Праймеры, используемые для ПЦР, перечислены в таблице S1.ДНК-полимеразу Taq (Bio Basic Canada, Markham, ON) использовали для амплификации генов-мишеней ccfDNA.Использовали следующие условия реакции: денатурация при 95°С в течение 3 минут, 95°С в течение 1 минуты, установленная температура отжига в течение 1 минуты, удлинение при 72°С в течение 1 минуты, 35 циклов и, наконец, 72°С в течение 10 минут..Продукты ПЦР разделяли электрофорезом в агарозных гелях (1,5%), содержащих гель-краситель SYBRTM Safe DNA Gel Stain (Invitrogen, Burlington, ON, Канада) при 95 В.
Мидии (Mytilus spp.) акклиматизировались в 500 мл насыщенной кислородом морской воды (32 PSU) в течение 24 часов при 4°C.Плазмидную ДНК, содержащую вставку, кодирующую последовательность кДНК галектина-7 человека (инвентарный номер NCBI L07769), добавляли во флакон в конечной концентрации 190 мкг/мкл.Мидии, инкубированные в тех же условиях без добавления ДНК, служили контролем.Третий контрольный резервуар содержал ДНК без мидий.Для контроля качества ДНК в морской воде пробы морской воды (20 мкл; три повторения) отбирали из каждого резервуара в указанное время.Для отслеживания плазмидной ДНК мидии LB собирали в указанное время и анализировали с помощью количественной ПЦР и ддПЦР.Из-за высокого содержания соли в морской воде аликвоты разбавляли в воде качества ПЦР (1:10) перед всеми анализами ПЦР.
Цифровую капельную ПЦР (ddPCR) проводили с использованием протокола BioRad QX200 (Миссиссога, Онтарио, Канада).Используйте температурный профиль для определения оптимальной температуры (таблица S1).Капли генерировали с помощью генератора капель QX200 (BioRad).ddPCR проводили следующим образом: 95°C в течение 5 мин, 50 циклов 95°C в течение 30 с и заданной температуры отжига в течение 1 мин и 72°C в течение 30 с, 4°C в течение 5 мин и 90°C в течение 5 мин.Количество капель и положительных реакций (количество копий/мкл) измеряли с помощью ридера капель QX200 (BioRad).Образцы с количеством капель менее 10 000 отбраковывались.Контроль образца не выполнялся каждый раз при проведении ddPCR.

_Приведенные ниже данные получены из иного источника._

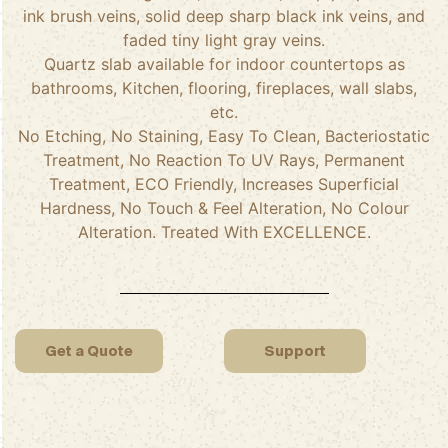
ink brush veins, solid deep sharp black ink veins, and
faded tiny light gray veins.
Quartz slab available for indoor countertops as
bathrooms, Kitchen, flooring, fireplaces, wall slabs,
etc.
No Etching, No Staining, Easy To Clean, Bacteriostatic
Treatment, No Reaction To UV Rays, Permanent
Treatment, ECO Friendly, Increases Superficial
Hardness, No Touch & Feel Alteration, No Colour
Alteration. Treated With EXCELLENCE.
Get a Quote
Support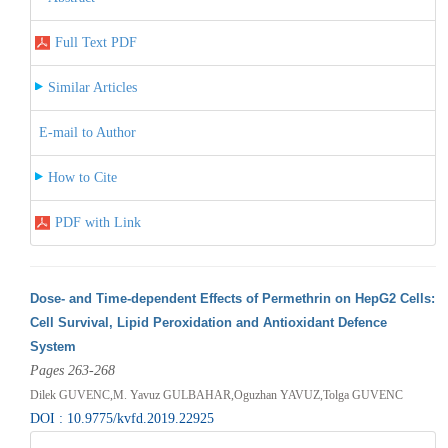
Full Text PDF
Similar Articles
E-mail to Author
How to Cite
PDF with Link
Dose- and Time-dependent Effects of Permethrin on HepG2 Cells:
Cell Survival, Lipid Peroxidation and Antioxidant Defence
System
Pages 263-268
Dilek GUVENC,M. Yavuz GULBAHAR,Oguzhan YAVUZ,Tolga GUVENC
DOI : 10.9775/kvfd.2019.22925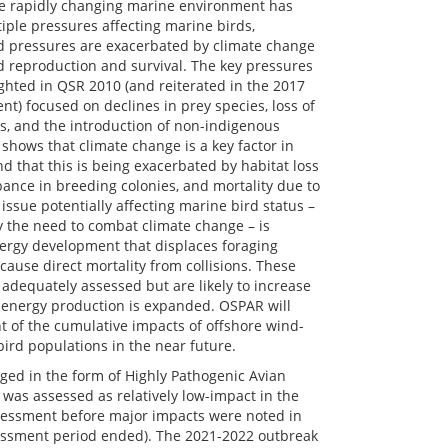
the rapidly changing marine environment has
iple pressures affecting marine birds,
ed pressures are exacerbated by climate change
d reproduction and survival. The key pressures
ghted in QSR 2010 (and reiterated in the 2017
t) focused on declines in prey species, loss of
s, and the introduction of non-indigenous
shows that climate change is a key factor in
d that this is being exacerbated by habitat loss
bance in breeding colonies, and mortality due to
issue potentially affecting marine bird status –
y the need to combat climate change – is
ergy development that displaces foraging
ause direct mortality from collisions. These
 adequately assessed but are likely to increase
 energy production is expanded. OSPAR will
 of the cumulative impacts of offshore wind-
rd populations in the near future.
ged in the form of Highly Pathogenic Avian
 was assessed as relatively low-impact in the
essment before major impacts were noted in
sessment period ended). The 2021-2022 outbreak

кПЦР проводили с использованием Rotor-Gene® 3000 (Corbett Research, Сидней, Австралия) и специфических праймеров LGALS7.Все количественные ПЦР выполняли в 20 мкл с использованием набора QuantiFast SYBR Green PCR Kit (QIAGEN).кПЦР начинали с 15-минутной инкубации при 95°С, затем следовали 40 циклов при 95°С в течение 10 секунд и при 60°С в течение 60 секунд с одним сбором данных.Кривые плавления были построены с использованием последовательных измерений при 95°С в течение 5 с, 65°С в течение 60 с и 97°С в конце количественной ПЦР.Каждую кПЦР проводили в трех повторностях, за исключением контрольных образцов.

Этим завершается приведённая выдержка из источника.